Grief is such an odd word. It’s breathy but also infinitely weightier than anything else, like serendipity or free.
Grief has been a huge theme for me this week. One of my best friends had a family member die this week. He was in his thirties. He had two children under eight and a beautiful wife and six siblings and their kids. Multiple people on the first page of his online guest book for the obituary described him as “one of the good guys.” I didn’t know him, but I knew his wife from teaching their kids in the summers, and she is actually the best woman ever. Think of the kindest, most gracious, positive, and funny woman you know and multiply it by ten. That would be her.
He’s been sick for over two years now, so this wasn’t unexpected, but it was devastating nonetheless. Normally, I would just pay my respects and provide a listening ear, but this has been a different experience. I have every single class with this friend and was with her both the day before and after she found out.
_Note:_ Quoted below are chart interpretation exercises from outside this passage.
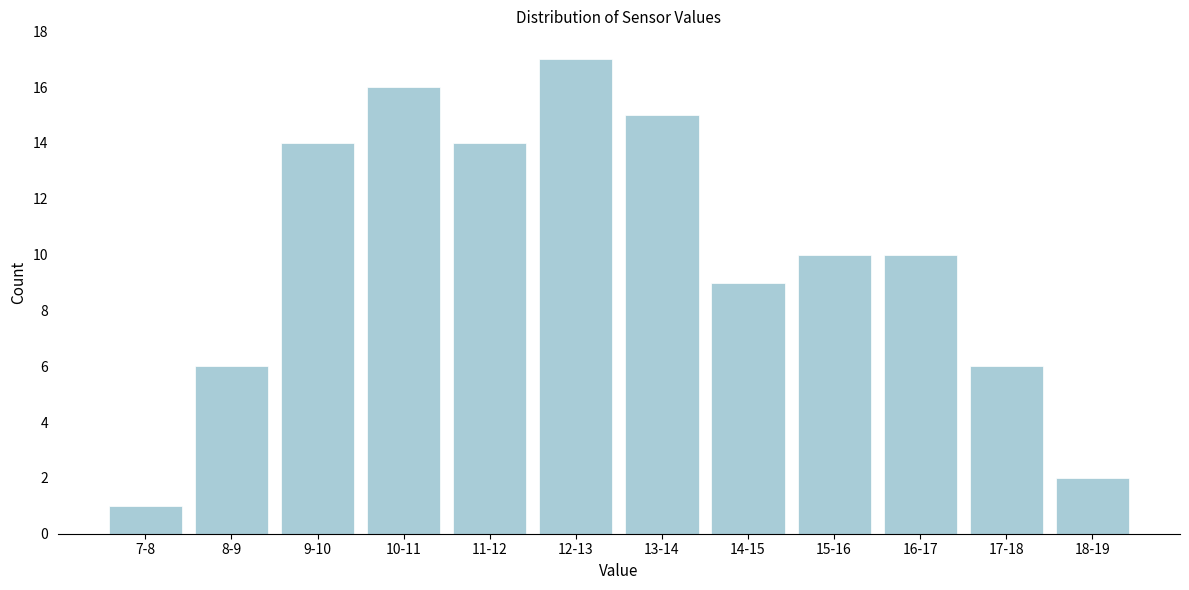

Reading right to left, list all the values displayed in this chart.

18-19=2	17-18=6	16-17=10	15-16=10	14-15=9	13-14=15	12-13=17	11-12=14	10-11=16	9-10=14	8-9=6	7-8=1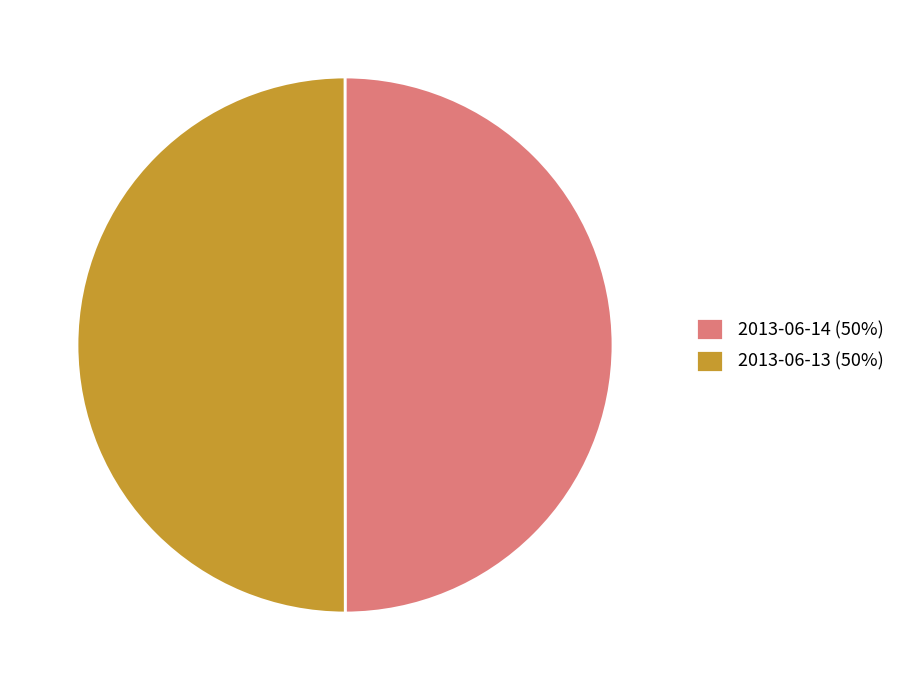

The 2013-06-13 (50%) slice represents 42% of the pie. True or false?

False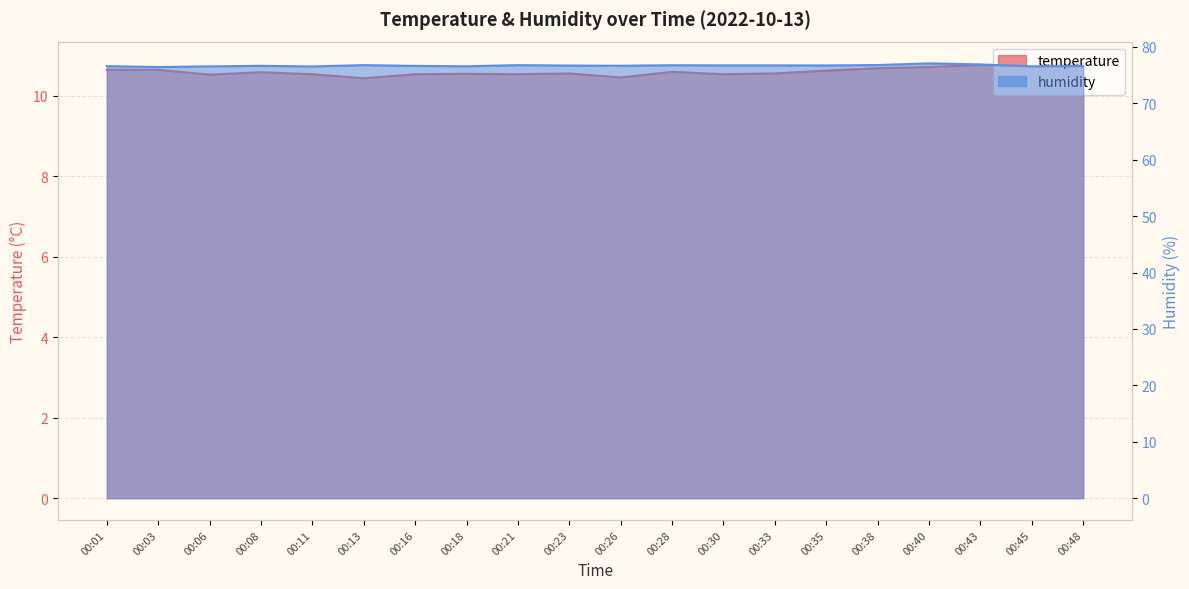

What are all the series names shown in the legend?

temperature, humidity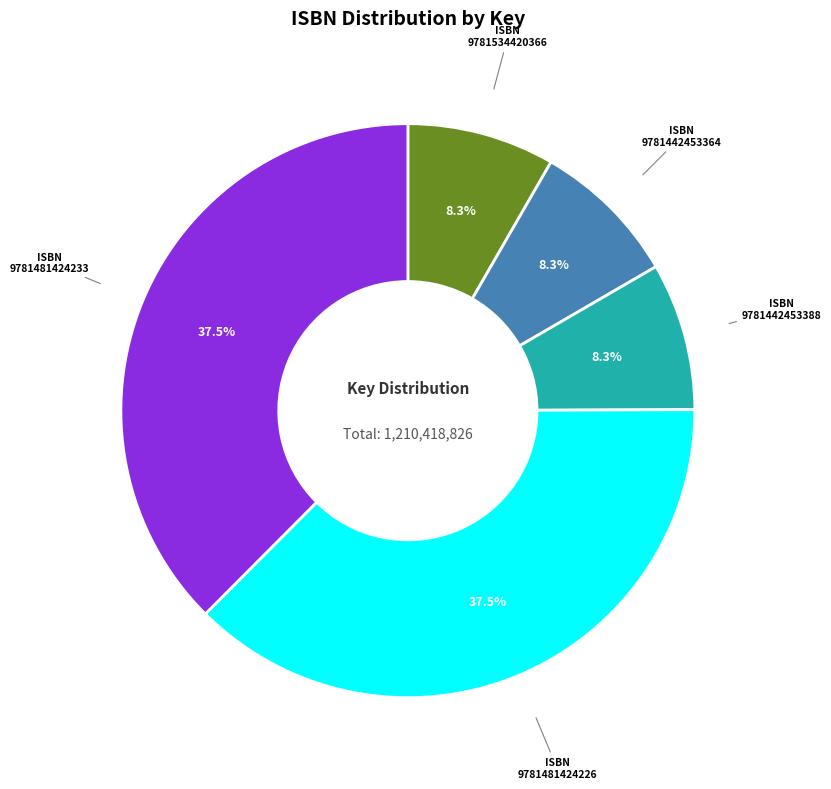

How many segments does this pie chart have?

5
We had a small group discussion for spirituality and religion requirements together. It met the day after he’d died. Since we had been learning and talking about the dying process in depth, she announced to the class that he’d passed. I already knew, but watching and listening to her tell excruciating details about his illness, passing, and life left behind was so raw. Every single person in the class cried. She kept repeating, “I just don’t get it.” She sobbed, yelling and sputtering and slamming her fists, until she was gasping for air. Our group leader gave me the nod, some sort of taciturn agreement we had apparently just made, and I walked her outside where she collected herself. Holding her up as her eyes flooded and her nose ran and her body, which seemed so small, shook to help her get a breath in was one of the most heartbreaking experiences I have ever endured.
This entire week has been tough. It’s difficult to see her grieve but, more selfishly, I’m also dreading the funeral on Saturday. Obviously, there are no words to sum up some kinds of heartbreak. Maybe only the good die young. So, if I’m not myself for a little while, I apologize. Please give me time to help my friend and be there for her.
In a sense, it was also beautiful. That kind of emotional nakedness and catharsis is something I don’t know I’ve ever been through.
Thoughts and prayers are going out to her and her family. Please do the same if you want.
Thankfully, though, my own immediate family is healthy, the sun is still rising, and the holidays are coming up. Those are all things be grateful for.